To get an element in the list, use GET /lists/highscore-list/elements/101?range=5. This will return the elements and up to 5 neighbors in each direction.

{
  "from_bottom": 1,
  "from_top": 0,
  "id": 101,
  "list_id": "highscore-list",
  "neighbors": {
    "below": [
      {
        "from_bottom": 0,
        "from_top": 1,
        "id": 102,
        "list_id": "highscore-list",
        "payload": {
          "country": "uk",
          "name": "Anthony Davidson"
        },
        "score": 200,
        "tie_breaker": 2000,
        "updated_at": "2019-07-22T13:00:47Z"
      }
    ]
  },
  "payload": {
    "country": "dk",
    "name": "Tom Kristensen"
  },
  "score": 500,
  "tie_breaker": 1000,
  "updated_at": "2019-07-22T13:00:47Z"
}

There are functions to add, update, delete elements and multiple way of querying and get ranks.

There are operations that work across multiple lists. With these queries you can specify which lists to operate on, or you can give list metadata to match.

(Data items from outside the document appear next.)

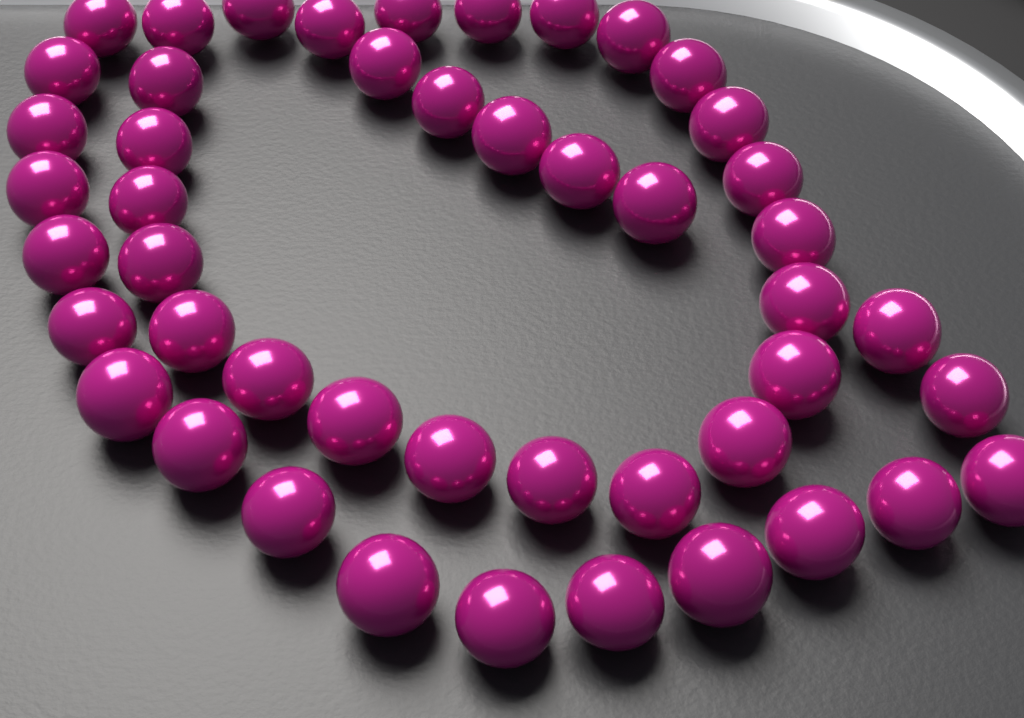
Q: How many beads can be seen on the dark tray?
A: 47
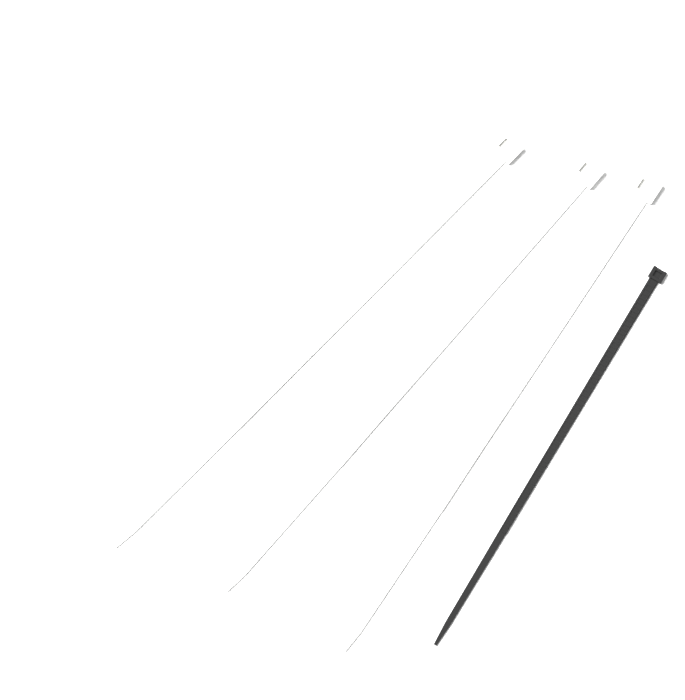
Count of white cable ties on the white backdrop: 3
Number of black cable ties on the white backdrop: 1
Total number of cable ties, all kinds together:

See the documentation for more details, or the section below which describes the technical details more.

Storage

An atomic key/value blob store must be provided. The storage layer should be able to replace data blobs atomically.

The storage layer is a relatively easy to implement and must simply be able to store blobs of bytes.

Provided storage:

  • Badger: Provides local file-based storage.
  • BoltDB: Provides local file-based storage.
  • Aerospike: Provides storage on Aerospike cluster.
  • DynamoDB: Provides storage on DynamoDB. (experimental, not exposed)
  • Memstore/NullStore: Provides storage for tests, etc.

Storage helpers:

  • LazySaver: Allows in-memory write caching, significantly reducing redundant writes.
  • MaxSize: Allows splitting of elements if storage has an upper size limit on writes.
  • Retry: Retries read/writes if underlying storage returns errors.
  • Test: Allows to insert hooks for checking read, write and delete operations. Available only for development.

List Management

Each ranking list operates independently from each other. However, for convenience there are functions that allow operations to be applied to several lists at once.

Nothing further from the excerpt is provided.